Every line below between the line holding "the green weed at crop(333, 295, 382, 310)" and the line holding "the green weed at crop(167, 316, 200, 326)", inclusive, should be repeated exactly, and all other lines omitted.

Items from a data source
-- Opening Marker --

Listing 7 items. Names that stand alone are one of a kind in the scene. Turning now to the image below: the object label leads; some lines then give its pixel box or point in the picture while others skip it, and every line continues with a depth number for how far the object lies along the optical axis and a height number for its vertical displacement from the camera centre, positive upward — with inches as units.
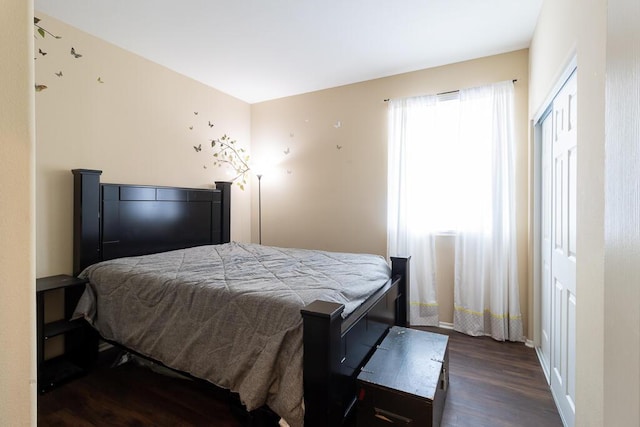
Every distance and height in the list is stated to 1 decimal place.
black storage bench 57.4 -34.4
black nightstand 83.7 -39.4
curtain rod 123.0 +49.6
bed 55.6 -21.3
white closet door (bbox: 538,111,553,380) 88.4 -9.2
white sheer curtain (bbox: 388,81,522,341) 113.4 +5.4
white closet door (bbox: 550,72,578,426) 65.0 -8.8
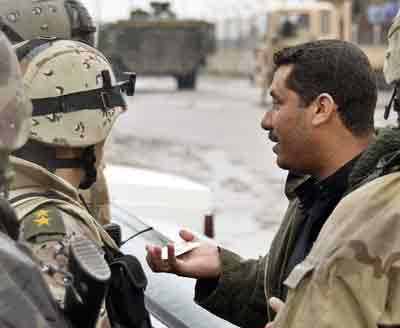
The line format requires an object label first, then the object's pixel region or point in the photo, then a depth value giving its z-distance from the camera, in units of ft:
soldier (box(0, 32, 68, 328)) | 5.79
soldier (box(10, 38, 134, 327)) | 8.37
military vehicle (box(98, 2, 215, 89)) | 103.86
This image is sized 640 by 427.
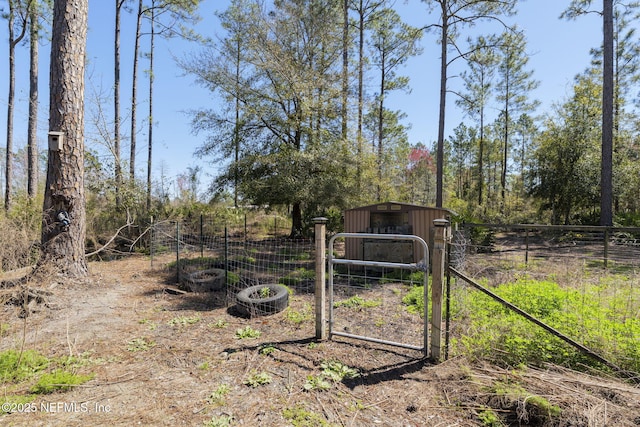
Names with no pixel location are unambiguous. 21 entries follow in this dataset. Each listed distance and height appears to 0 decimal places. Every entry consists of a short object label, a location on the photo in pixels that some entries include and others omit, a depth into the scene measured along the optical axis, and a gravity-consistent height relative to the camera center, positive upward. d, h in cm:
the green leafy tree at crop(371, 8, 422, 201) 1369 +929
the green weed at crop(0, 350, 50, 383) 249 -142
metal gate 273 -57
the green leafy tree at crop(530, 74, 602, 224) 1310 +283
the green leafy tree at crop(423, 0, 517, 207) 1079 +742
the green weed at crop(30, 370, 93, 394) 233 -143
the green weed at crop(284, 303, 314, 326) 394 -145
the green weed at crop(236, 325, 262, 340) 346 -146
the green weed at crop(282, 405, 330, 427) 197 -144
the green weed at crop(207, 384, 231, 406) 221 -145
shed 717 -30
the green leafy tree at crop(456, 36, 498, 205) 1944 +907
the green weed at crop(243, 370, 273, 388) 246 -145
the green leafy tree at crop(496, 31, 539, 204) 1988 +939
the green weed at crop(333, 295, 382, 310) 455 -142
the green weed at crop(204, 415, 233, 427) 196 -144
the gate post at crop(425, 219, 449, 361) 271 -61
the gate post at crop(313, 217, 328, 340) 321 -78
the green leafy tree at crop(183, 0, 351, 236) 1059 +414
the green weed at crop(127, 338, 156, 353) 313 -149
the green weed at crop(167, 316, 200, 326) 389 -149
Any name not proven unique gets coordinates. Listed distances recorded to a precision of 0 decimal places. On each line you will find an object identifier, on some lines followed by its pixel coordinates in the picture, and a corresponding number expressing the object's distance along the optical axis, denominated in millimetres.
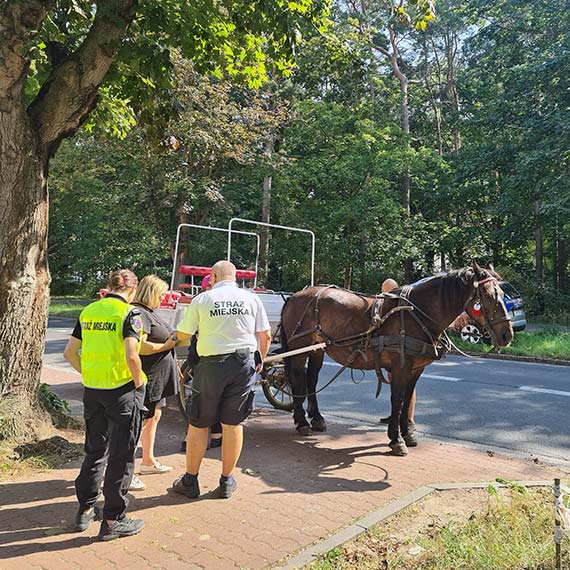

-- Closing Marker --

* _WRITTEN REPLY_
the green weed at crop(333, 295, 382, 310) 455 -142
the green weed at crop(204, 415, 233, 427) 196 -144
the gate post at crop(425, 219, 449, 361) 271 -61
the gate post at crop(313, 217, 328, 340) 321 -78
the green leafy tree at crop(183, 0, 351, 236) 1059 +414
the green weed at crop(127, 338, 156, 353) 313 -149
the green weed at crop(167, 316, 200, 326) 389 -149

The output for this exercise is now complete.